Cocaine Bear


Since the release of the first trailer, Cocaine Bear has been on the tips of everyone’s tongue, whether because of skepticism or anticipation. It is an adventurous and ambitious project for director Elizabeth Banks. Luckily, she pulls it off with flair and panache.

Banks is joined on this project by a talented and fantastic cast including Ray Liotta (Goodfellas), Keri Russell (Antlers), Alden Ehrenreich (Hail, Caesar!), O’Shea Jackson Jr. (Straight Outta Compton), Isiah Whitlock Jr. (Cedar Rapids), Brooklynn Prince (The Turning), Christian Convery (Venom ), Margo Martindale (The Hollars), Jesse Tyler Ferguson (Untraceable), and Kristofer Hivju (The Thing).

The film is inspired by a true story in which a 175-pound American black bear opened and ate nearly 40 plastic containers full of cocaine and died. However, in the film, the bear goes on a drug-fueled rampage terrorizing a mother and her child, a park ranger and her love interest, and complicating matters for a detective, a drug kingpin, and his minions.

There are few black comedy/horror films that really hit the nail on the head, balancing just enough humor with the plot. In order to strike the right balance between the whacky absurd storyline, Cocaine Bear needed to ramp up the humor. While it doesn’t do this using clever dialogue and wit, it achieves equal levels of absurdity using flailing and flying limbs, an entertaining group of expendable characters, and buckets full of red dye #5.

When it comes to slasher and horror movies packed with gore, it is easy to overdo the blood spatter without doing anything interesting. Cocaine Bear manages to avoid that by using some creative theatrics. Watch out for the ambulance scene in particular, which offers some imaginative physics and new ways of using prosthetics.

The cast is amazing and dedicated to the project. Lines are delivered earnestly despite the hilarity and ridiculousness of the situation. Everyone performs exceptionally well. No stranger to comedy, Kristofer Hivju is a wonderful surprise. Most people know him as Tormund Giantsbane from Game of Thrones, with his signature smile, clever one-liners, and beard. In Cocaine Bear, the beard and charisma are back. His character (Olaf/Kristofer) is a delightfully bright contrast against the drugged-out bear.

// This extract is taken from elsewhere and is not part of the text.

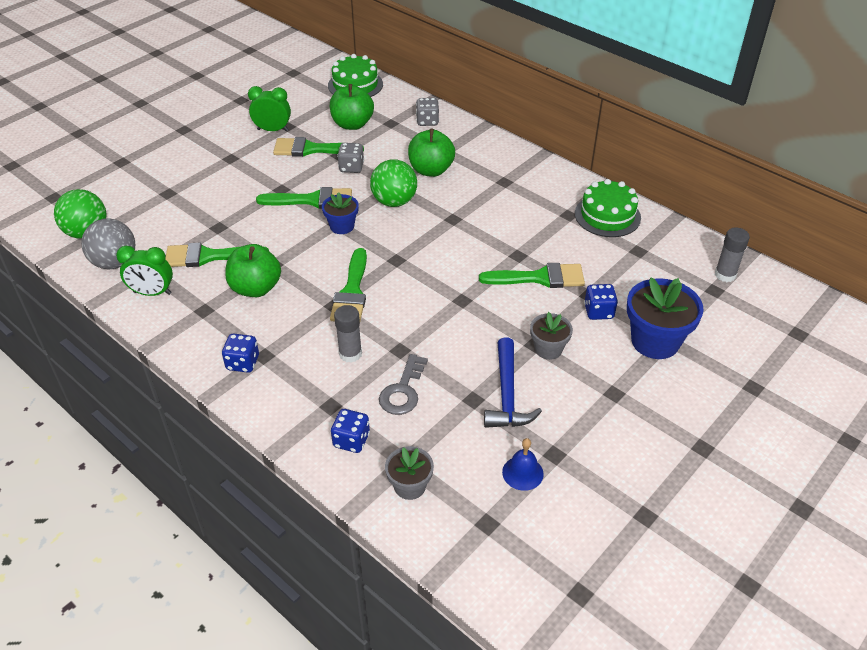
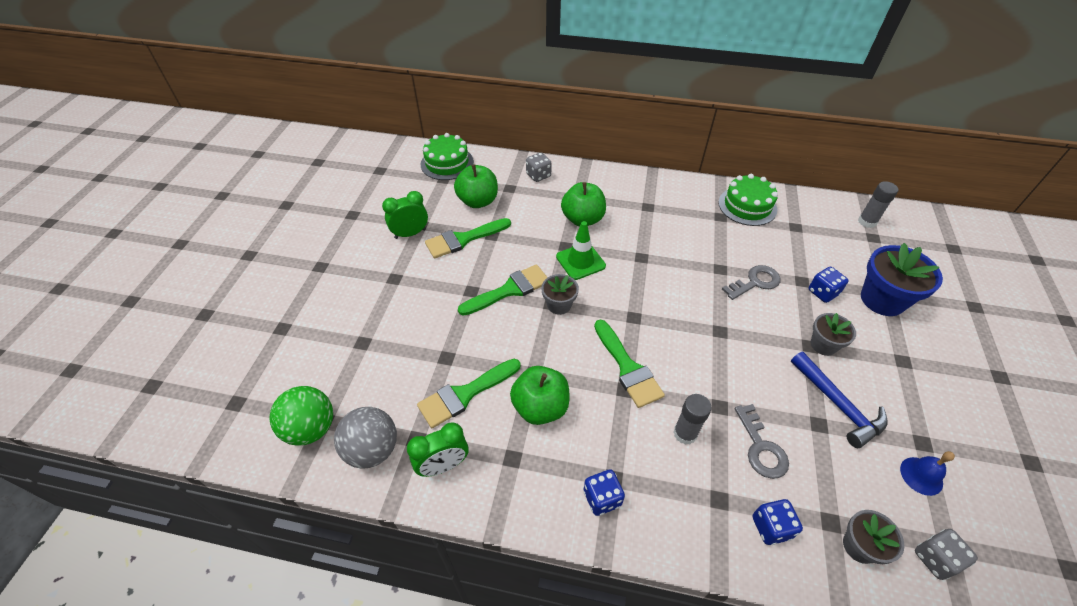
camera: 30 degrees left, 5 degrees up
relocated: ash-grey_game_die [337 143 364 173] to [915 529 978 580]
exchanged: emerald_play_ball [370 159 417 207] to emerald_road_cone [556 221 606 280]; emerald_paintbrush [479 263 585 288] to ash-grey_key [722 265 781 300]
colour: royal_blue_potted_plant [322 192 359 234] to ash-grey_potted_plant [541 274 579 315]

Ray Liotta, in his final cinematic role, does a stellar job as drug kingpin Syd. Kerry Russell also does a wonderful job as the figurative mama bear, trying her best to rescue her daughter from the clutches of an actual bear. The banter and chemistry between Ehrenreich’s Eddie and Jackson Jr.’s Daveed are entertaining to watch.

It’s not going to change anyone’s life or add meaning and depth to the human narrative, but it is definitely a fun and wild ride. If the trailer was appealing, the movie will not disappoint. It deserves to be experienced in a theater with friends.